Stimulus funds sought for Klumac crossing

Published 12:00 am Tuesday, December 1, 2009

By Jessie Burchette
jburchette@salisburypost.com
Federal stimulus money could pay for a redo of the Klumac Road rail crossing off South Main Street.
Gov. Beverly Perdue has included the project on a list of “project ready” applications from across the state. Perdue is seeking $92.6 million funds for high-speed rail projects.
Perdue is seeking $8.4 million for the Klumac project.
Salisbury officials are elated that Perdue is seeking funding for the project.

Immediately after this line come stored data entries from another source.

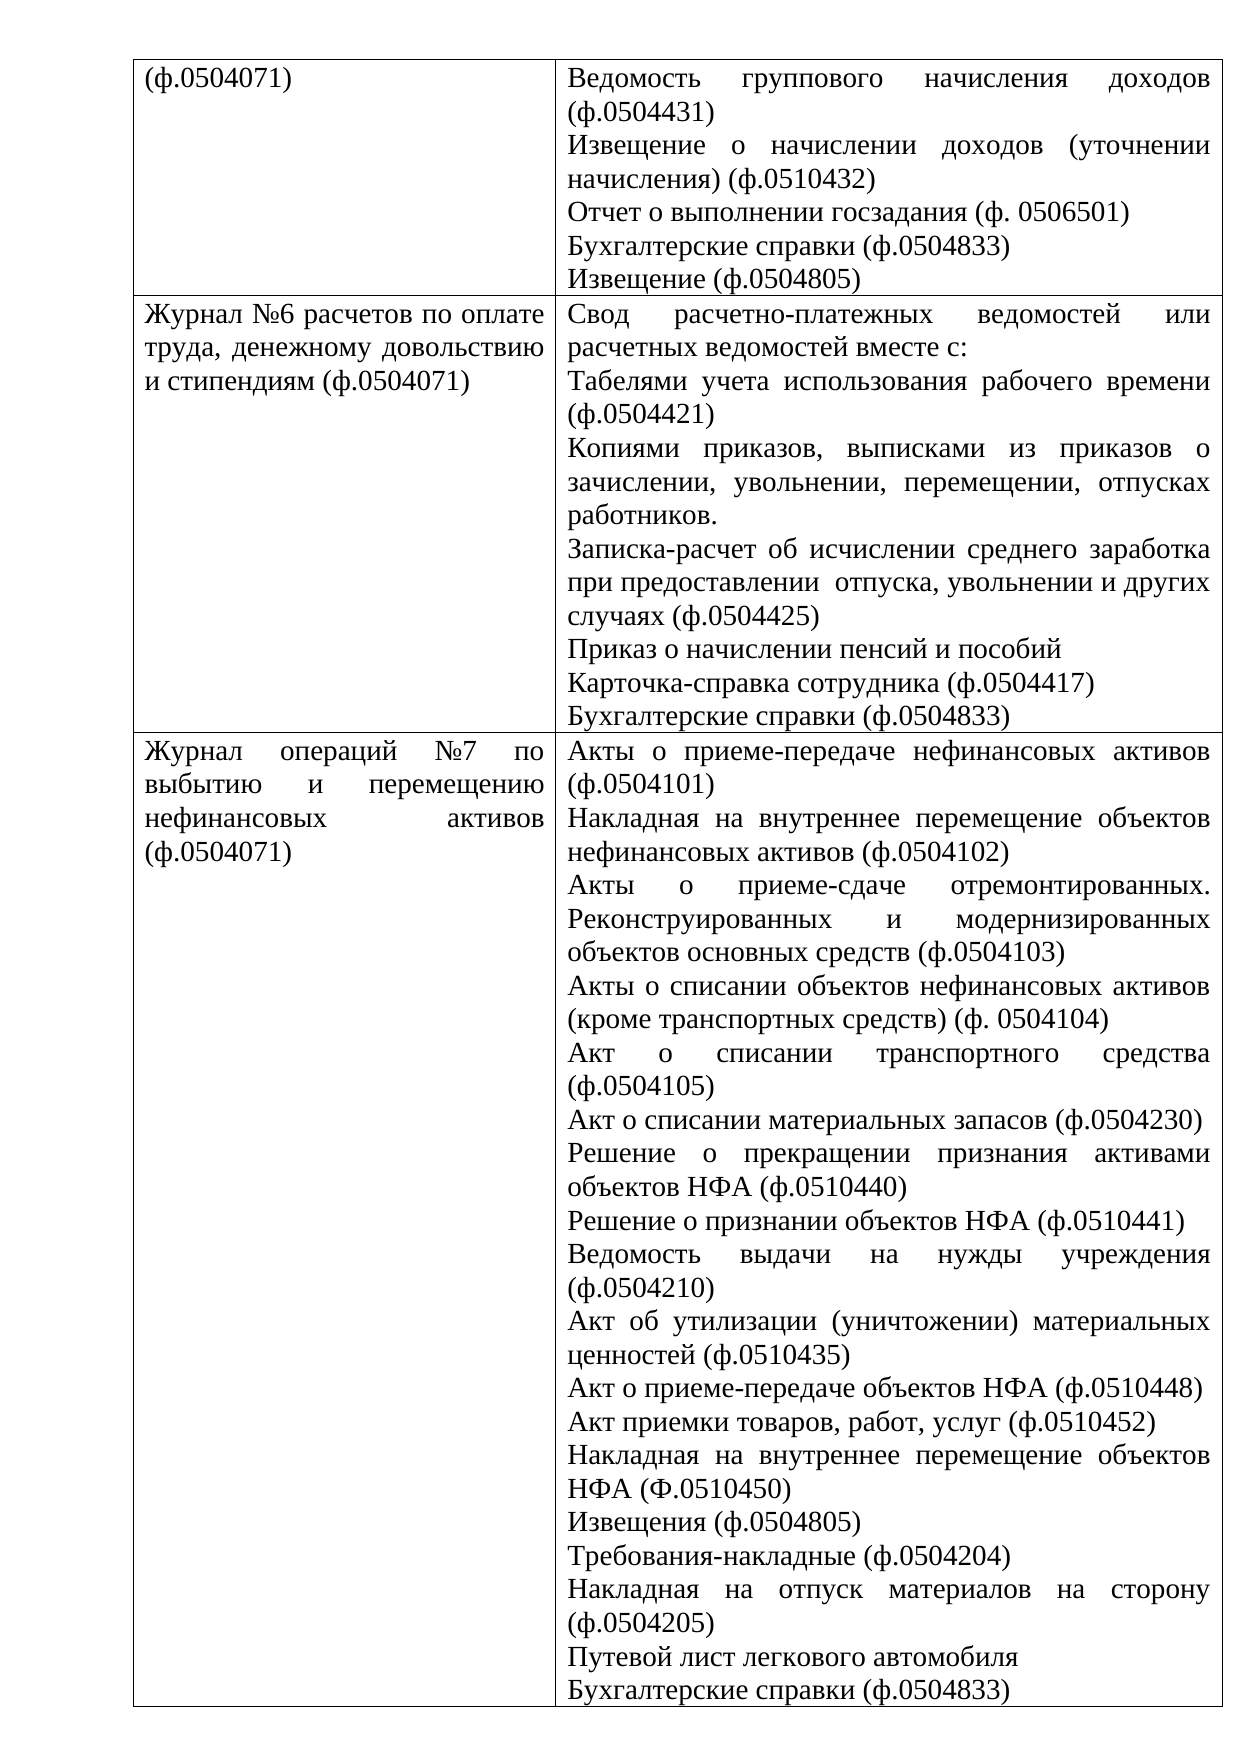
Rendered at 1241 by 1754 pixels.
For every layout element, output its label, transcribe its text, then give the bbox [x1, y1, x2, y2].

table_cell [134, 60, 555, 295]
table_cell Акты о приеме-передаче нефинансовых активов (ф.0504101) Накладная на внутреннее перемещение объектов нефинансовых активов (ф.0504102) Акты о приеме-сдаче отремонтированных. Реконструированных и модернизированных объектов основных средств (ф.0504103) Акты о списании объектов нефинансовых активов (кроме транспортных средств) (ф. 0504104) Акт о списании транспортного средства (ф.0504105) Акт о списании материальных запасов (ф.0504230) Решение о прекращении признания активами объектов НФА (ф.0510440) Решение о признании объектов НФА (ф.0510441) Ведомость выдачи на нужды учреждения (ф.0504210) Акт об утилизации (уничтожении) материальных ценностей (ф.0510435) Акт о приеме-передаче объектов НФА (ф.0510448) Акт приемки товаров, работ, услуг (ф.0510452) Накладная на внутреннее перемещение объектов НФА (Ф.0510450) Извещения (ф.0504805) Требования-накладные (ф.0504204) Накладная на отпуск материалов на сторону (ф.0504205) Путевой лист легкового автомобиля Бухгалтерские справки (ф.0504833) [556, 733, 1222, 1706]
table_cell Свод расчетно-платежных ведомостей или расчетных ведомостей вместе с: Табелями учета использования рабочего времени (ф.0504421) Копиями приказов, выписками из приказов о зачислении, увольнении, перемещении, отпусках работников. Записка-расчет об исчислении среднего заработка при предоставлении отпуска, увольнении и других случаях (ф.0504425) Приказ о начислении пенсий и пособий Карточка-справка сотрудника (ф.0504417) Бухгалтерские справки (ф.0504833) [556, 296, 1222, 732]
table_cell Журнал операций №7 по выбытию и перемещению нефинансовых активов (ф.0504071) [134, 733, 555, 1706]
table_cell Журнал №6 расчетов по оплате труда, денежному довольствию и стипендиям (ф.0504071) [134, 296, 555, 732]
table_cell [556, 60, 1222, 295]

“We are very happy, it’s a project the city of Salisbury supports and would like to see done,” Dan Mikkelson, director of engineering, said Tuesday.
The Klumac project has been on the drawing board and talking stage for more than a decade.
During a rail corridor study in the early 1990s, the Klumac crossing was identified as one requiring a grade separation of the tracks and street.
Initially, the N.C. Department of Transportation proposed a realignment that would have taken a large portion of Johnson Concrete.
In August 2003, the Salisbury City Council requested the state make changes in the design that won’t impact Johnson Concrete or other existing businesses.
Under the revised plan, a new section road will extend from the current intersection of Mooresville Road (N.C. 150) and South Main Street. The road will cross under the railroad tracks and go across a vacant parcel behind Johnson Concrete, cross Martin Luther King Jr. Avenue and go into Klumac south of Kentucky Street.
The section of new road will include curb and gutter along with sidewalks on both sides. Improvements are proposed at the intersection of U.S. 29 and N.C. 150, and new intersections are proposed at MLK Avenue and Kentucky Street.
In order to dig the underpass, the railroad tracks will be temporarily moved to a new roadbed along old South Main Street ( the section of street running beside the tracks).
Once the underpass is constructed, the tracks will be restored to the current location.
All of the projects targeted for stimulus money must be carried out in two years.State officials said previously that they are seeking stimulus funds to restore two sets of railroad tracks through Rowan County and other areas of the rail corridor across the state.
The Salisbury City Council is set to award a contract Tuesday afternoon for construction of a section of Grants Creek Greenway. The city received $300,000 in stimulus money.
Some other city projects failed to get stimulus funding. These included repair of the Bank Street bridge and the Fisher Street bridge.